- _Aufgabe_:
Gib alles aus dem Seitentext von „Mit einem Ruck“ bis hinunter zu „in die Kamera.“ in aktualisierter Fassung wieder, in der „Holzstuhl“ durch „Küchenstuhl“ ersetzt ist.

- _Seitentext_:
■ ■ ■ ■ ■
Mit einem Ruck steht Josef Botzner auf. Zielsicher greift er sich einen Holzstuhl und fängt an, mit ihm zu tanzen. Ein bisschen zittrig vielleicht, aber mit viel Schwung. Botzner dreht und wendet sich im Walzer- Schritt, als befände er sich auf einem Maitanz. Den Stuhl mit dem eingeschnitzten kleinen Herz in der Lehne schwingt er wie eine Partnerin vor sich her. Für einen Moment wird die Vergangenheit lebendig. Als er noch jung war und sich an der Türschwelle zum Wirtshaus voller Nervosität auf die feschen Tänzerinnen freute. „Das Tanzen ist nicht mehr dasselbe. Die Frauen sind heute doch viel selbstständiger. Heute tanzen sie am liebsten alleine“, sagt der gebürtige Grissianer später – und blickt ein wenig traurig in die Kamera.
Ragwurz, Tanz als Freude an der Bewegung
Der Landwirt ist einer von dreizehn Protagonisten, die die Südtiroler Choreografin Veronika Riz in ihrem Film „Ragwurz“ porträtiert. Die Hauptdarsteller, alles Laien, tanzen im luftigen Heustadel, in urigen Stuben oder auf der verschneiten Veranda einer abgelegenen Berghütte. Sie schildern im Film ihre Träume, Besonderheiten des Alltags, die Schwierigkeit, sich an die Schritte zu erinnern, und das Glück, mit der Musik zu verschmelzen. Die Filmemacherin legt Wert darauf, die Tänzer in ihrer ursprünglichen Umgebung zu zeigen. „Ich wollte wissen, wo sich in Südtirol der Tanz überall versteckt. Ich wollte hinter die Kulissen blicken“, erzählt Riz. „In Ragwurz geht es nicht um experimentellen Tanz, sondern um Tanz als Freude an der Bewegung, als Freude am Ausdruck, um Verwandlung, Ausbruch. Und – warum nicht? – um eine Flucht in eine andere Welt“, sagt Riz.
■ ■ ■ ■ ■
- _Einträge_:
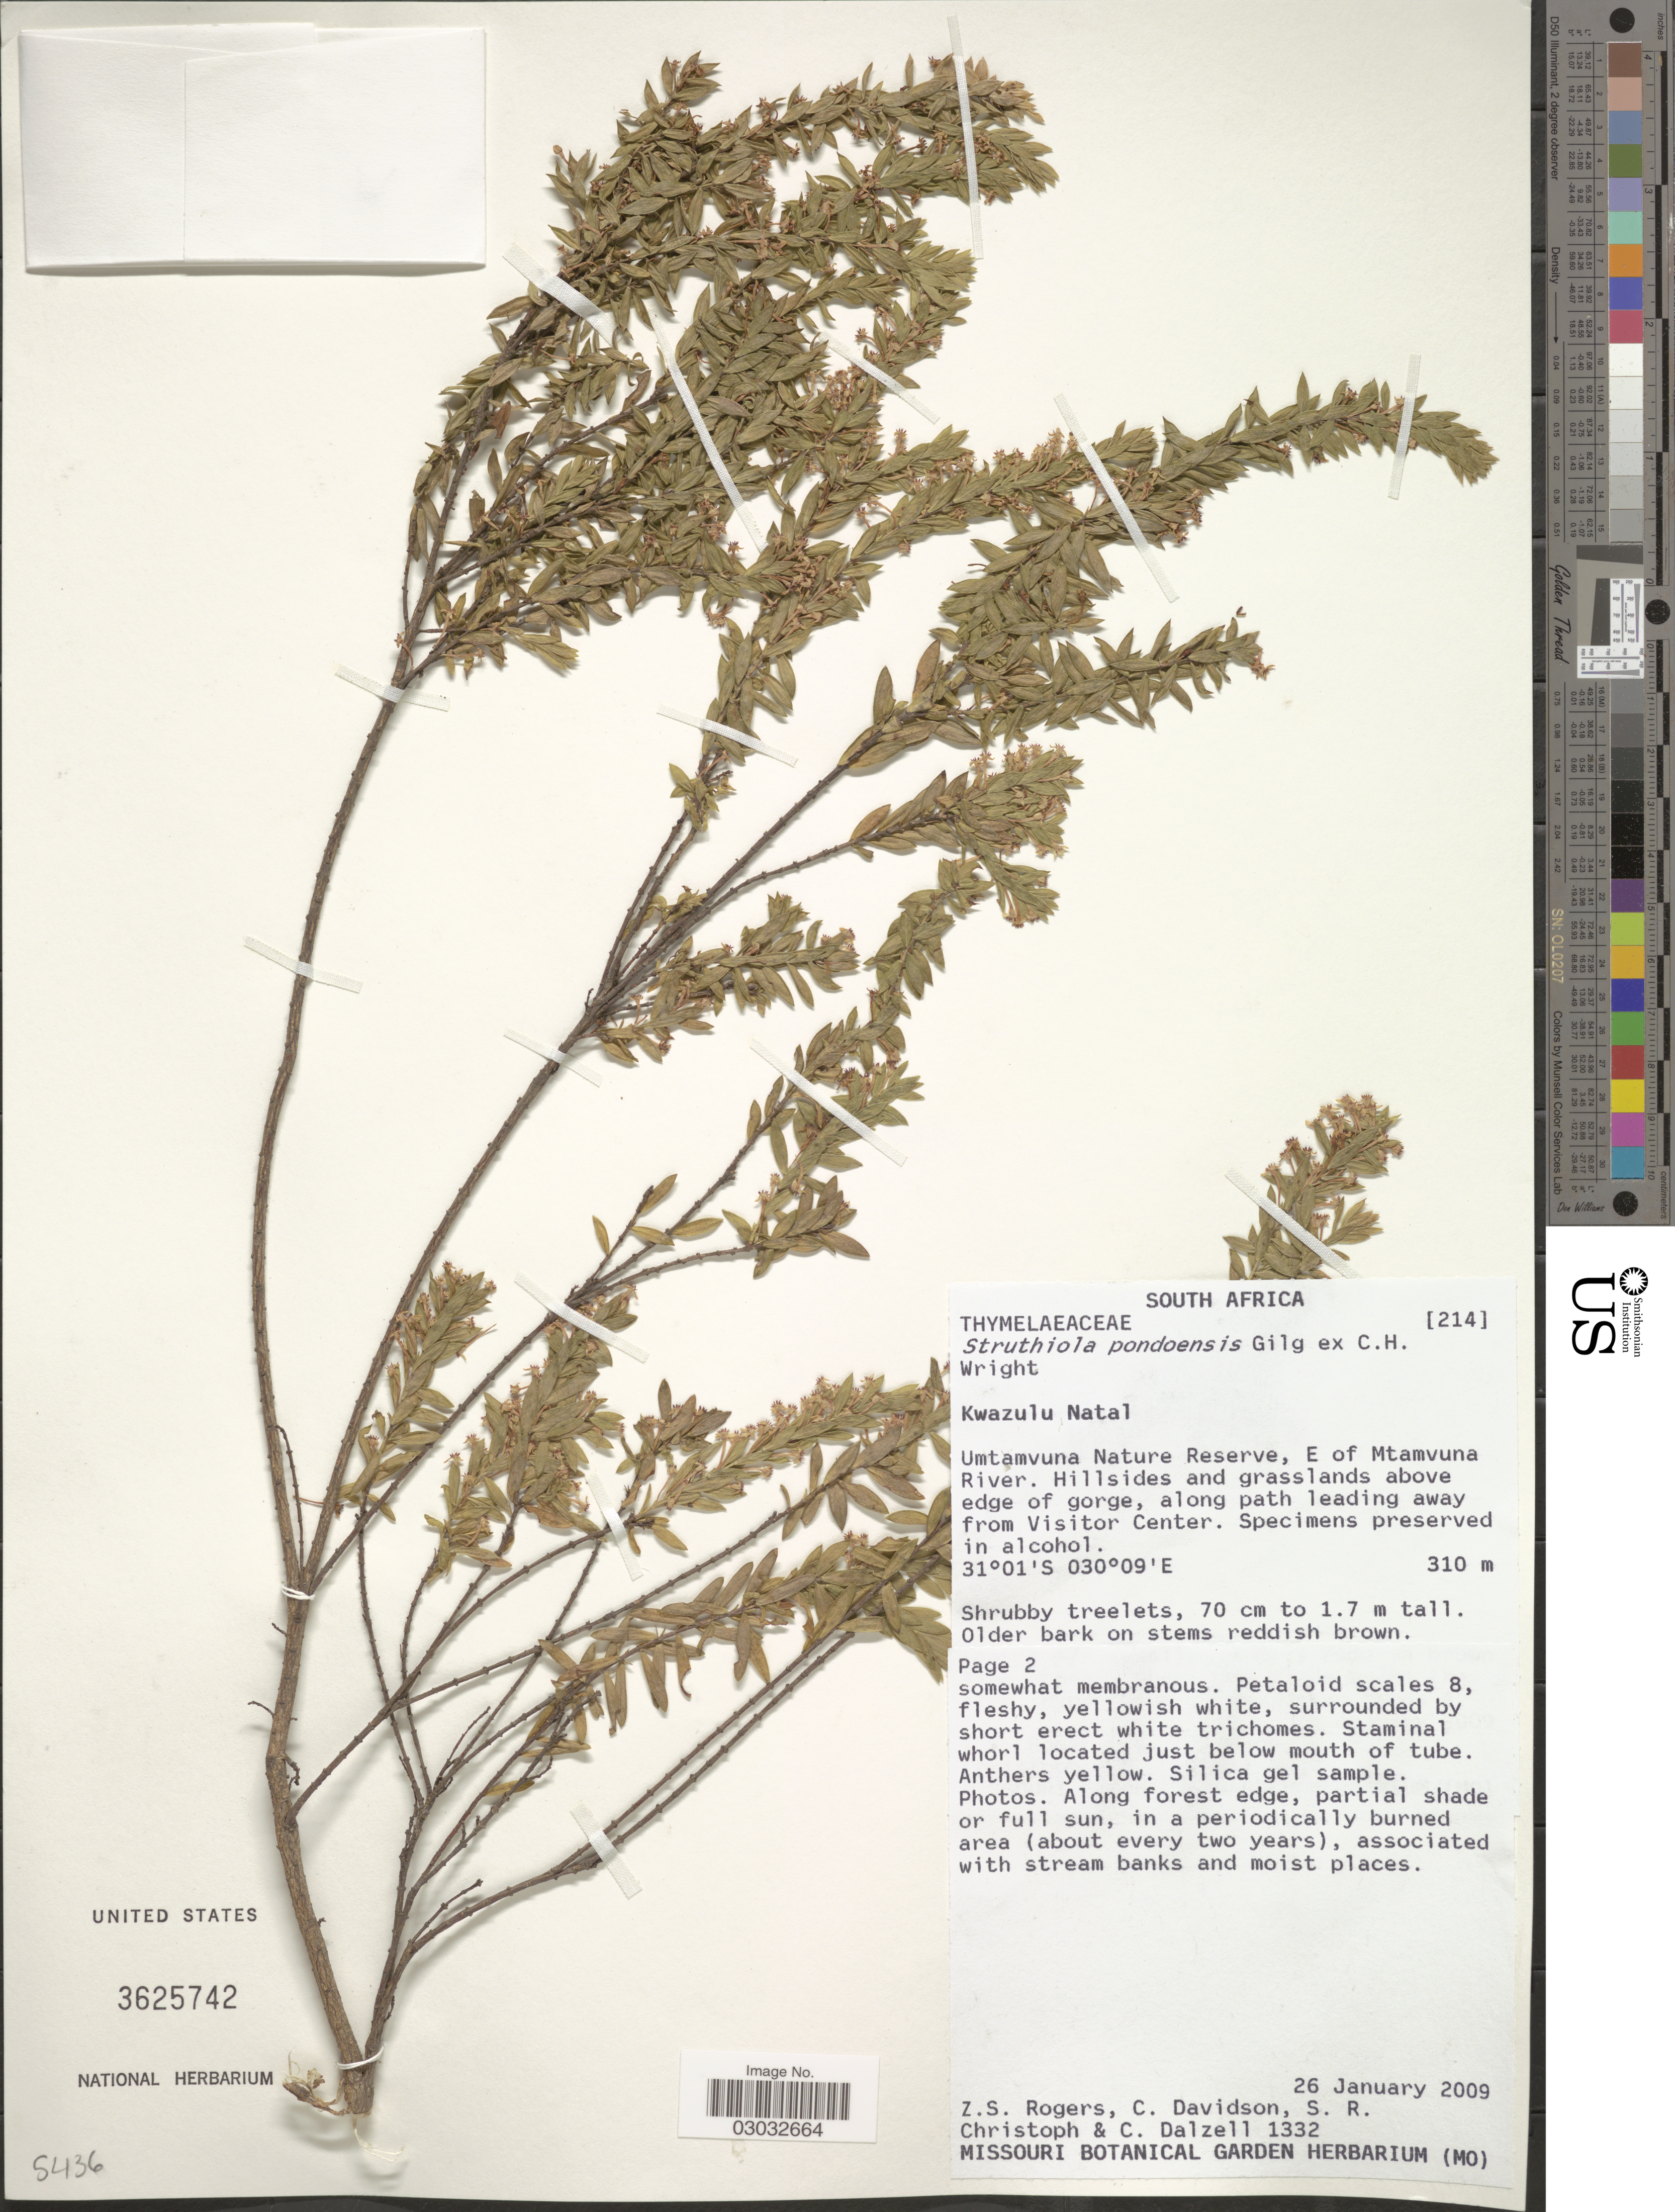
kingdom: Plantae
■ ■ ■ ■ ■
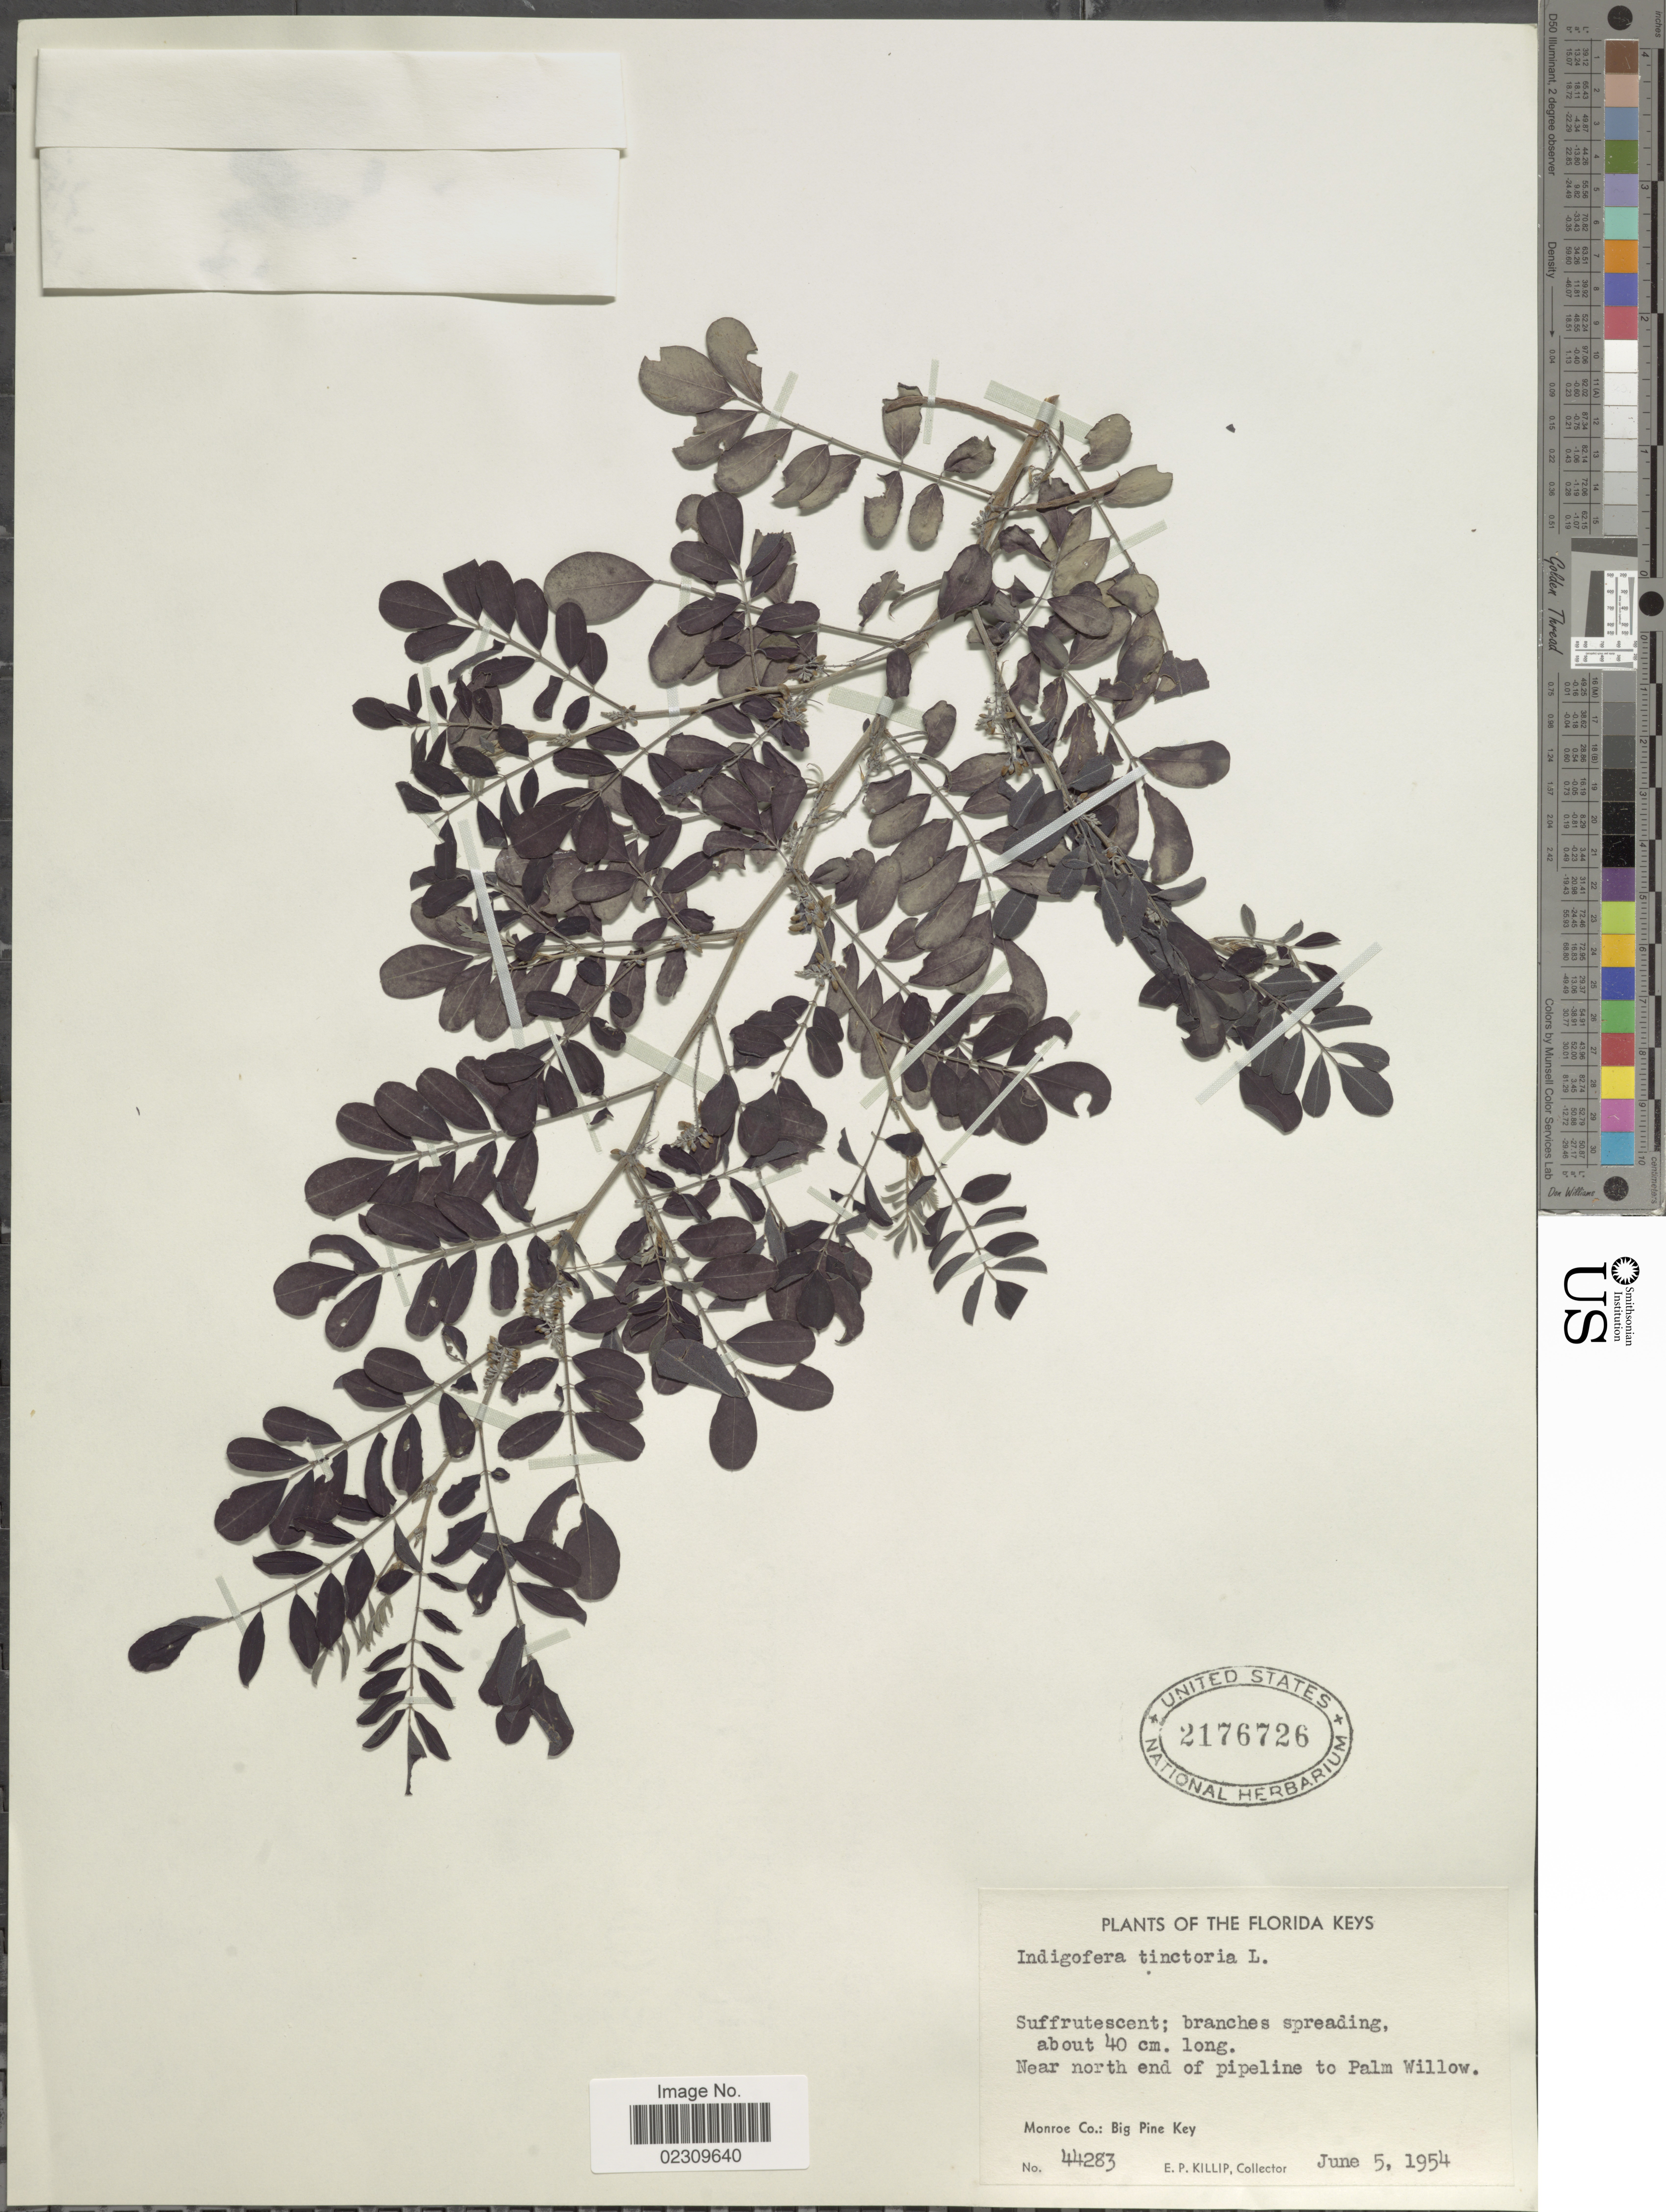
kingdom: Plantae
■ ■ ■ ■ ■
- _Endergebnis_:
Mit einem Ruck steht Josef Botzner auf. Zielsicher greift er sich einen Küchenstuhl und fängt an, mit ihm zu tanzen. Ein bisschen zittrig vielleicht, aber mit viel Schwung. Botzner dreht und wendet sich im Walzer- Schritt, als befände er sich auf einem Maitanz. Den Stuhl mit dem eingeschnitzten kleinen Herz in der Lehne schwingt er wie eine Partnerin vor sich her. Für einen Moment wird die Vergangenheit lebendig. Als er noch jung war und sich an der Türschwelle zum Wirtshaus voller Nervosität auf die feschen Tänzerinnen freute. „Das Tanzen ist nicht mehr dasselbe. Die Frauen sind heute doch viel selbstständiger. Heute tanzen sie am liebsten alleine“, sagt der gebürtige Grissianer später – und blickt ein wenig traurig in die Kamera.